Maciej Zaborowski: Pytanie trudne w swej prostocie: skąd adwokat bierze klientów

Wspólny mianownik to umiejętność słuchania. Nie mówienia o swoich problemach ani – to jeszcze gorzej – o osiągnięciach, ale empatia i szukanie zrozumienia problemów drugiej osoby - o tym, skąd adwokat bierze klientów pisze Maciej Zabrowski.

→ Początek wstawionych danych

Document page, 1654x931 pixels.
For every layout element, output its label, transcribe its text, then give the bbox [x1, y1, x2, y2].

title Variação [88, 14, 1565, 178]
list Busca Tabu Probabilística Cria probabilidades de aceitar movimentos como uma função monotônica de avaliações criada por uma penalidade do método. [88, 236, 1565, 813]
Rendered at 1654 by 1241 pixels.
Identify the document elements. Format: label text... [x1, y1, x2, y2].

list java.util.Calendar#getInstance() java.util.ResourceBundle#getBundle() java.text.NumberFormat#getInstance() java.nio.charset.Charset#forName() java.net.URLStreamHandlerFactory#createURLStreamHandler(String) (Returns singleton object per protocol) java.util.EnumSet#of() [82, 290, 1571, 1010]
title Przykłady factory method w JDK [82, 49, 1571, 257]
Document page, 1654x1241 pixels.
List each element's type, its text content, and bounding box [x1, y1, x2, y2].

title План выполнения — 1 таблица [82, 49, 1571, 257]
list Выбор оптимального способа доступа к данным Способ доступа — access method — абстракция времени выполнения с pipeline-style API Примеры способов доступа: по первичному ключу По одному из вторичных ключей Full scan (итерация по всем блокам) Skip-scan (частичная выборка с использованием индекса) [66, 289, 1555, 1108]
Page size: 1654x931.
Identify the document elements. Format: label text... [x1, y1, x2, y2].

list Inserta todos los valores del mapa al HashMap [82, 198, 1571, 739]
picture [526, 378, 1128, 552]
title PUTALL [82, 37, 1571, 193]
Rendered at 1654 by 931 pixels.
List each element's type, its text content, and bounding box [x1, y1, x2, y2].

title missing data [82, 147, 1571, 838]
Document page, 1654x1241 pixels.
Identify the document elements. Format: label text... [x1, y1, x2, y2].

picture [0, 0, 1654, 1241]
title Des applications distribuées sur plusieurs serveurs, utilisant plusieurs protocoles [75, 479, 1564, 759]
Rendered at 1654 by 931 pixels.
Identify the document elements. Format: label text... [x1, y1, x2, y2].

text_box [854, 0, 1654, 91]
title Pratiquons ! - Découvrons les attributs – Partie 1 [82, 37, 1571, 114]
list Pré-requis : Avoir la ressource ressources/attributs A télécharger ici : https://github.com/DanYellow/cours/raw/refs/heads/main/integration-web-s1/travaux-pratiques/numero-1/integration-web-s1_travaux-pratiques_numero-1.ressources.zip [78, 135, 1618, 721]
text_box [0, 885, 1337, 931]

Publikacja: 17.01.2024 02:00

Maciej Zaborowski: Pytanie trudne w swej prostocie: skąd adwokat bierze klientów

Foto: Adobe Stock

W urlopach piękne jest to, że człowiek ma dużo czasu, który może spędzić z rodziną. Dla siebie samego niestety nie zawsze już starcza tyle, ile byśmy sobie życzyli. W przypadku moim i najbliższej familii prawie zawsze termin urlopowy przypada na okres poświąteczny i przełom roku. Wtajemniczeni wiedzą, że prokuratorzy i policja mówią w tym okresie ludzkim głosem i po prostu dają karnistom wypocząć. Zdecydowanie najmniej jest tzw. realizacji, zatrzymań oraz wniosków o areszt. Pozwala to nawet stęsknić się za telefonami o szóstej rano, salą rozpraw i naładować akumulatory do nierównej walki z naszym państwem.

Pytanie córki

– Tato! Skąd się biorą klienci? – zapytała mnie w trakcie naszego urlopu starsza, niespełna czteroletnia córka. Inteligenta bestia – pomyślałem – ale to po matce, więc nie ma się co w sumie dziwić. Pytanie samo w sobie tyleż łatwe, co trudne w swojej prostocie. Oczywiście, mógłbym próbować odpowiedzi z bocianem lub kapustą, ale szanse powodzenia marne. Mógłbym też próbować odpowiedzi typowo prawniczej: „to zależy”, ale to też się nie uda. Dziewczynka bowiem z tych dociekliwych. Tym bardziej że pytanie zostało podświadomie sprofilowane na klientów karnych, którymi w głównej mierze szanowny tata się zajmuje. Zamyśliłem się…

Czytaj więcej

Joanna Parafianowicz: Facebookowa kancelaria

Początek drogi

Pamiętam, jak na początku mojej kariery prawniczej w jednej z publicznych toalet przy pisuarze, zagadał mnie starszy już mężczyzna tymi słowami: „Przepraszam, czy jest pan mecenasem? Bo mam sprawę”. Do tej pory nie wiem, po czym poznał, a niestety nigdy nie udało mi się go już później o to spytać. To był dobry klient karny, niesłusznie oskarżony o czyn z art. 286 k.k. – czyli po prostu oszustwo. Niestety, nie należał do najbardziej majętnych. Na początku drogi zawodowej liczył się jednak bardziej fakt, że jakiegoś klienta się w ogóle miało.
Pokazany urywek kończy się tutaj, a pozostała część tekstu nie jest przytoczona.